-- Information given follows --

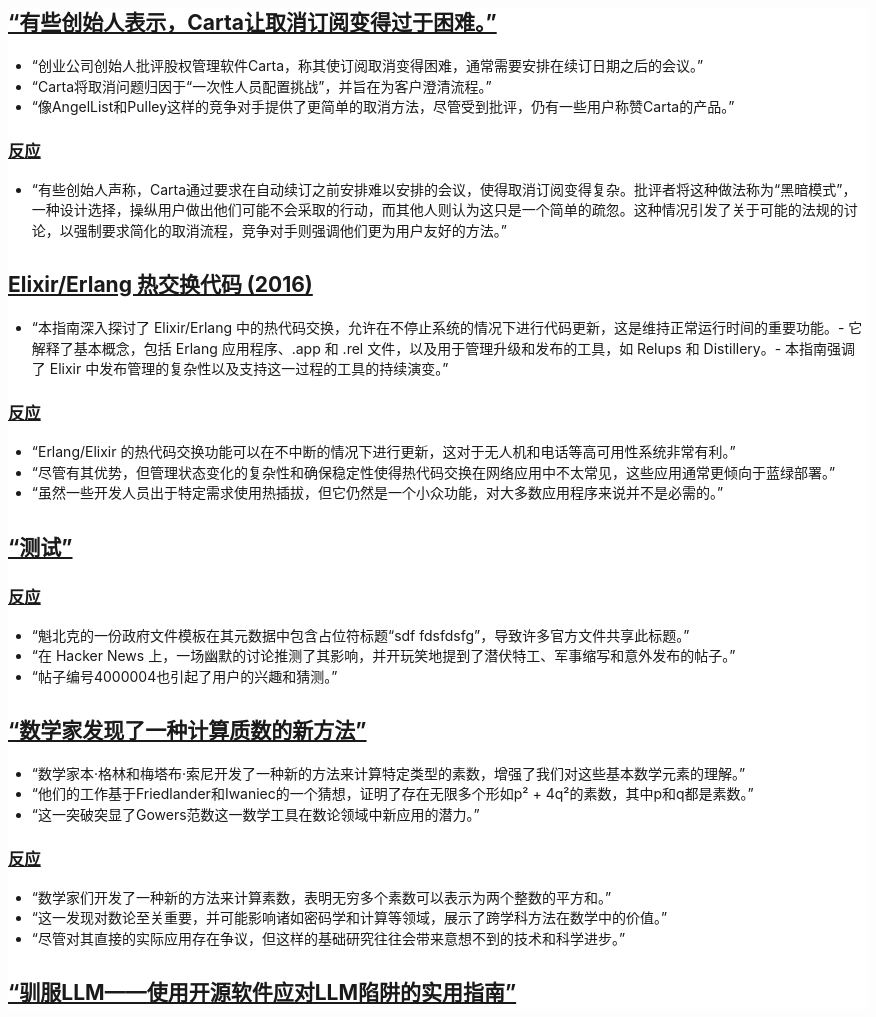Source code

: ## [“有些创始人表示，Carta让取消订阅变得过于困难。”](https://techcrunch.com/2024/12/12/carta-is-making-it-too-difficult-to-cancel-subscriptions-some-founders-say/)

- “创业公司创始人批评股权管理软件Carta，称其使订阅取消变得困难，通常需要安排在续订日期之后的会议。”
- “Carta将取消问题归因于“一次性人员配置挑战”，并旨在为客户澄清流程。”
- “像AngelList和Pulley这样的竞争对手提供了更简单的取消方法，尽管受到批评，仍有一些用户称赞Carta的产品。”

### [反应](https://news.ycombinator.com/item?id=42404144)

- “有些创始人声称，Carta通过要求在自动续订之前安排难以安排的会议，使得取消订阅变得复杂。批评者将这种做法称为“黑暗模式”，一种设计选择，操纵用户做出他们可能不会采取的行动，而其他人则认为这只是一个简单的疏忽。这种情况引发了关于可能的法规的讨论，以强制要求简化的取消流程，竞争对手则强调他们更为用户友好的方法。”

## [Elixir/Erlang 热交换代码 (2016)](https://kennyballou.com/blog/2016/12/elixir-hot-swapping/index.html)

- “本指南深入探讨了 Elixir/Erlang 中的热代码交换，允许在不停止系统的情况下进行代码更新，这是维持正常运行时间的重要功能。- 它解释了基本概念，包括 Erlang 应用程序、.app 和 .rel 文件，以及用于管理升级和发布的工具，如 Relups 和 Distillery。- 本指南强调了 Elixir 中发布管理的复杂性以及支持这一过程的工具的持续演变。”

### [反应](https://news.ycombinator.com/item?id=42404411)

- “Erlang/Elixir 的热代码交换功能可以在不中断的情况下进行更新，这对于无人机和电话等高可用性系统非常有利。”
- “尽管有其优势，但管理状态变化的复杂性和确保稳定性使得热代码交换在网络应用中不太常见，这些应用通常更倾向于蓝绿部署。”
- “虽然一些开发人员出于特定需求使用热插拔，但它仍然是一个小众功能，对大多数应用程序来说并不是必需的。”

## [“测试”](https://www.defense.gov/News/News-Stories/Article/Article/4000004/test/)

### [反应](https://news.ycombinator.com/item?id=42408202)

- “魁北克的一份政府文件模板在其元数据中包含占位符标题“sdf fdsfdsfg”，导致许多官方文件共享此标题。”
- “在 Hacker News 上，一场幽默的讨论推测了其影响，并开玩笑地提到了潜伏特工、军事缩写和意外发布的帖子。”
- “帖子编号4000004也引起了用户的兴趣和猜测。”

## [“数学家发现了一种计算质数的新方法”](https://www.quantamagazine.org/mathematicians-uncover-a-new-way-to-count-prime-numbers-20241211/)

- “数学家本·格林和梅塔布·索尼开发了一种新的方法来计算特定类型的素数，增强了我们对这些基本数学元素的理解。”
- “他们的工作基于Friedlander和Iwaniec的一个猜想，证明了存在无限多个形如p² + 4q²的素数，其中p和q都是素数。”
- “这一突破突显了Gowers范数这一数学工具在数论领域中新应用的潜力。”

### [反应](https://news.ycombinator.com/item?id=42405733)

- “数学家们开发了一种新的方法来计算素数，表明无穷多个素数可以表示为两个整数的平方和。”
- “这一发现对数论至关重要，并可能影响诸如密码学和计算等领域，展示了跨学科方法在数学中的价值。”
- “尽管对其直接的实际应用存在争议，但这样的基础研究往往会带来意想不到的技术和科学进步。”

## [“驯服LLM——使用开源软件应对LLM陷阱的实用指南”](https://www.souzatharsis.com/tamingLLMs/markdown/toc.html)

-- Information given concluded --

Task details –
Whenever images occur above, omit them and retype each line exactly as it stands.

Solution below –
Source code

: ## [“有些创始人表示，Carta让取消订阅变得过于困难。”](https://techcrunch.com/2024/12/12/carta-is-making-it-too-difficult-to-cancel-subscriptions-some-founders-say/)

- “创业公司创始人批评股权管理软件Carta，称其使订阅取消变得困难，通常需要安排在续订日期之后的会议。”
- “Carta将取消问题归因于“一次性人员配置挑战”，并旨在为客户澄清流程。”
- “像AngelList和Pulley这样的竞争对手提供了更简单的取消方法，尽管受到批评，仍有一些用户称赞Carta的产品。”

### [反应](https://news.ycombinator.com/item?id=42404144)

- “有些创始人声称，Carta通过要求在自动续订之前安排难以安排的会议，使得取消订阅变得复杂。批评者将这种做法称为“黑暗模式”，一种设计选择，操纵用户做出他们可能不会采取的行动，而其他人则认为这只是一个简单的疏忽。这种情况引发了关于可能的法规的讨论，以强制要求简化的取消流程，竞争对手则强调他们更为用户友好的方法。”

## [Elixir/Erlang 热交换代码 (2016)](https://kennyballou.com/blog/2016/12/elixir-hot-swapping/index.html)

- “本指南深入探讨了 Elixir/Erlang 中的热代码交换，允许在不停止系统的情况下进行代码更新，这是维持正常运行时间的重要功能。- 它解释了基本概念，包括 Erlang 应用程序、.app 和 .rel 文件，以及用于管理升级和发布的工具，如 Relups 和 Distillery。- 本指南强调了 Elixir 中发布管理的复杂性以及支持这一过程的工具的持续演变。”

### [反应](https://news.ycombinator.com/item?id=42404411)

- “Erlang/Elixir 的热代码交换功能可以在不中断的情况下进行更新，这对于无人机和电话等高可用性系统非常有利。”
- “尽管有其优势，但管理状态变化的复杂性和确保稳定性使得热代码交换在网络应用中不太常见，这些应用通常更倾向于蓝绿部署。”
- “虽然一些开发人员出于特定需求使用热插拔，但它仍然是一个小众功能，对大多数应用程序来说并不是必需的。”

## [“测试”](https://www.defense.gov/News/News-Stories/Article/Article/4000004/test/)

### [反应](https://news.ycombinator.com/item?id=42408202)

- “魁北克的一份政府文件模板在其元数据中包含占位符标题“sdf fdsfdsfg”，导致许多官方文件共享此标题。”
- “在 Hacker News 上，一场幽默的讨论推测了其影响，并开玩笑地提到了潜伏特工、军事缩写和意外发布的帖子。”
- “帖子编号4000004也引起了用户的兴趣和猜测。”

## [“数学家发现了一种计算质数的新方法”](https://www.quantamagazine.org/mathematicians-uncover-a-new-way-to-count-prime-numbers-20241211/)

- “数学家本·格林和梅塔布·索尼开发了一种新的方法来计算特定类型的素数，增强了我们对这些基本数学元素的理解。”
- “他们的工作基于Friedlander和Iwaniec的一个猜想，证明了存在无限多个形如p² + 4q²的素数，其中p和q都是素数。”
- “这一突破突显了Gowers范数这一数学工具在数论领域中新应用的潜力。”

### [反应](https://news.ycombinator.com/item?id=42405733)

- “数学家们开发了一种新的方法来计算素数，表明无穷多个素数可以表示为两个整数的平方和。”
- “这一发现对数论至关重要，并可能影响诸如密码学和计算等领域，展示了跨学科方法在数学中的价值。”
- “尽管对其直接的实际应用存在争议，但这样的基础研究往往会带来意想不到的技术和科学进步。”

## [“驯服LLM——使用开源软件应对LLM陷阱的实用指南”](https://www.souzatharsis.com/tamingLLMs/markdown/toc.html)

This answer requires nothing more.